Cohesion is a measure of the degree to which the elements of a module belong together.
Yourdon & Constantine in Structured Design, 1979

In essence, cohesion is a measure of ensuring that one element (one class) has a single responsibility. Measuring cohesion is tricky (as pretty much everything else in SE). The metrics tend to indicate the extent to which the elements are used together and therefore there is no guarantee that they should belong together.

One of the most popular metrics for measuring cohesion is "Lack of Cohesion of Method" commonly known as LCOM.

For each attribute in a given class, calculate the percentage of the methods in the class using that attributes. Next, compute the average of all those percentages, subtract the average from 100%
Tripathy & Naik in Software Evolution and Maintenance

Here are some code smells to watch out for

  1. Divergent change - violation of the single responsibility principle is likely to result in future changes being more difficult and harder to make with confidence.
  2. Data Clumps - several pieces of data are often used together over and over again.

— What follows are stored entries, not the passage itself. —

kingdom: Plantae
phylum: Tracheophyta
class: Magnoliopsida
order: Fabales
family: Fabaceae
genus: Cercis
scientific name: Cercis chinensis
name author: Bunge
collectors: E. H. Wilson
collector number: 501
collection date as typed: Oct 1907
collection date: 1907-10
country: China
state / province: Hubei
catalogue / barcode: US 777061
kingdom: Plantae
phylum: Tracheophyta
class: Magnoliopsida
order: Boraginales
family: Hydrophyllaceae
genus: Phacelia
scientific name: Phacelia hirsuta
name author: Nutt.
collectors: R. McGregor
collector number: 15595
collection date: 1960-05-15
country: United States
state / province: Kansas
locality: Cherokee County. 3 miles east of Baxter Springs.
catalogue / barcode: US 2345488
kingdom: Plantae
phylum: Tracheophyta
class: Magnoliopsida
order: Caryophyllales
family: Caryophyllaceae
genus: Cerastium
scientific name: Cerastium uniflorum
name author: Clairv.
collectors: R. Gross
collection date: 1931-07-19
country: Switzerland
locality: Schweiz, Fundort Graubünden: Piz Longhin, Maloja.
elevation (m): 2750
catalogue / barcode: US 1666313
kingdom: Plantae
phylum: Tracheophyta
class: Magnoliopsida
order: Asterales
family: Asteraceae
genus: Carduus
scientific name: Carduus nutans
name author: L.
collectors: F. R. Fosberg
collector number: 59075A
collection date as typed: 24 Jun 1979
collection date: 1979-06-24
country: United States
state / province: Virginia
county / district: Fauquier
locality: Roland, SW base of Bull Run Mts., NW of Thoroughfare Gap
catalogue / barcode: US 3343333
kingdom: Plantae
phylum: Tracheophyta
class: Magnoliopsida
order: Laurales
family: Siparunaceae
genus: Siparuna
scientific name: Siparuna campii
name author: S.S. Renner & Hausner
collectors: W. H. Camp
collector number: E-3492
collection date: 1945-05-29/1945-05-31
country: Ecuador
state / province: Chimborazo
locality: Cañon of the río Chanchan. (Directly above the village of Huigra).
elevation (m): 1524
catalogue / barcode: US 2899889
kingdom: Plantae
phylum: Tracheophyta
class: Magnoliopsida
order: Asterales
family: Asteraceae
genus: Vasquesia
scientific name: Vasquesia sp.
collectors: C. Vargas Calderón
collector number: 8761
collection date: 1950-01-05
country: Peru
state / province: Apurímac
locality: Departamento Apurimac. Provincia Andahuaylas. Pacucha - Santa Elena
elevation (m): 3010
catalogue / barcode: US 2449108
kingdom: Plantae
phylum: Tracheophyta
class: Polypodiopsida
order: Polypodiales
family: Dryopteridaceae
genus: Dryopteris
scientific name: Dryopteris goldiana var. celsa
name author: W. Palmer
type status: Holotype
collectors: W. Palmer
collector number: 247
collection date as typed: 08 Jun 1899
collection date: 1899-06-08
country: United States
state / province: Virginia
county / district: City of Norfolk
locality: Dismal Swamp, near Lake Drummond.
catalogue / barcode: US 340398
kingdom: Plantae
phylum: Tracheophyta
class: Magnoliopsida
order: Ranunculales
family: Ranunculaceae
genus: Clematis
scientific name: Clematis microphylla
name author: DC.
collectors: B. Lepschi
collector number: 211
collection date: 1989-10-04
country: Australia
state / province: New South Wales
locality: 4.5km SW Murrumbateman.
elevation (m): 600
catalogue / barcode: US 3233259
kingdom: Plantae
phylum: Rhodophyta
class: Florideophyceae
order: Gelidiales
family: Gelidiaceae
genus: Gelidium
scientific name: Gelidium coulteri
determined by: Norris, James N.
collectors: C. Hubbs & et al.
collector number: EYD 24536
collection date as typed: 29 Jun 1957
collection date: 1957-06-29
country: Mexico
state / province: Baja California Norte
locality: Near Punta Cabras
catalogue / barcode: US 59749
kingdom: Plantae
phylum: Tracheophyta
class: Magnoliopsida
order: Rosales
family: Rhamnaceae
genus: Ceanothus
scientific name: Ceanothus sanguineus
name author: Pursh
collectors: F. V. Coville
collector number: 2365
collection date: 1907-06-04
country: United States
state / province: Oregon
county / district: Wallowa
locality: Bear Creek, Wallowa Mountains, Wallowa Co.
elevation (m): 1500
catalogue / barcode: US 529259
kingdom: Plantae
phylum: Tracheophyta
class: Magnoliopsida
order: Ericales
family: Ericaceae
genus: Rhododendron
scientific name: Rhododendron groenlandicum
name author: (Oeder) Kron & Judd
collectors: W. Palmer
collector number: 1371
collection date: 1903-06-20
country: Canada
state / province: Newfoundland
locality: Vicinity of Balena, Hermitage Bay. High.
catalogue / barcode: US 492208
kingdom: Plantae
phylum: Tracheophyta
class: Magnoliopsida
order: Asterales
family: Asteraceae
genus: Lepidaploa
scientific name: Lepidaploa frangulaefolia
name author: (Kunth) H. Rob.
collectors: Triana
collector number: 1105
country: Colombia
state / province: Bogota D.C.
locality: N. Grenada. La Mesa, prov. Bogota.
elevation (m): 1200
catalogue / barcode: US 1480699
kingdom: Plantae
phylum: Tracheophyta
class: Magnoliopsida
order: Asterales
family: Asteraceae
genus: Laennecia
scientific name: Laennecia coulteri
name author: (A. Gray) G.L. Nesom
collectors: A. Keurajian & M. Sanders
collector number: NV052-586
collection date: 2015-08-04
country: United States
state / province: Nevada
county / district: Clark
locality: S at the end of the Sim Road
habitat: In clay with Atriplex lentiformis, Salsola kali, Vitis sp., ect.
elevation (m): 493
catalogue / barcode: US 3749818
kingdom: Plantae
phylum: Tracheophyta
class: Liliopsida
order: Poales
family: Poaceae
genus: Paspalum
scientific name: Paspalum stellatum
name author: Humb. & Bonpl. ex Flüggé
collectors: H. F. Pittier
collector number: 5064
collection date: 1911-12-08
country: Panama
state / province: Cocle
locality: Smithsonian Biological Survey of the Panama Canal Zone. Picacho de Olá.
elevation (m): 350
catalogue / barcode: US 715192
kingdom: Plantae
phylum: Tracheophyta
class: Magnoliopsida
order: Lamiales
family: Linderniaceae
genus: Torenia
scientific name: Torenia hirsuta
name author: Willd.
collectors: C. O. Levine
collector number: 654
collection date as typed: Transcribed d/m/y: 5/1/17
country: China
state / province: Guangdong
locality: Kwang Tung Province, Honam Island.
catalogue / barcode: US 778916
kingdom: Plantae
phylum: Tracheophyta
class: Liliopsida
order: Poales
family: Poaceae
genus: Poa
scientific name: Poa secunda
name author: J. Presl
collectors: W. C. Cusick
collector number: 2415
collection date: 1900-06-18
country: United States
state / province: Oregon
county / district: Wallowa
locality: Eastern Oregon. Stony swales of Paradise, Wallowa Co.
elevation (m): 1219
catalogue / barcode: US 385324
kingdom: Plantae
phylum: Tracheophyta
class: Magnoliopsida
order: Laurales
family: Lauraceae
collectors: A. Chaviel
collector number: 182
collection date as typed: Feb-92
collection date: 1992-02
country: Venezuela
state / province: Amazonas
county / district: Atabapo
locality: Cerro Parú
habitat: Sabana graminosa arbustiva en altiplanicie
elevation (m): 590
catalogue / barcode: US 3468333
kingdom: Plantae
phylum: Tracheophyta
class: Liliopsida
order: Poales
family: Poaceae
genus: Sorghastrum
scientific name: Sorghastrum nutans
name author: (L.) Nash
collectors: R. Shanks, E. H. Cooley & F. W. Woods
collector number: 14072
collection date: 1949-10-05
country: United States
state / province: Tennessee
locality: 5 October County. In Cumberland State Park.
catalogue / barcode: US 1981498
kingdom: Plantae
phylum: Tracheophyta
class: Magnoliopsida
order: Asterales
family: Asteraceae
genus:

It is, therefore (often) a duplicate. Extract the common behaviour and shift the responsibility to a new class.
  3. Primitive Obsession - Using a built-in type to represent domain concepts (such as a string, int) to represent some concept important in the domain. This is very popular particularly with arrays e.g. Start and End date is placed in an array of length 2. Then methods are implemented to deal with that length.
  4. Feature Envy - The object is more concerned with another object's attributes of methods than its own. This is often associated with violation of "Tell don't ask" principle. If that is the case, there is pretty good chance that the behaviour probably belongs on the envied object.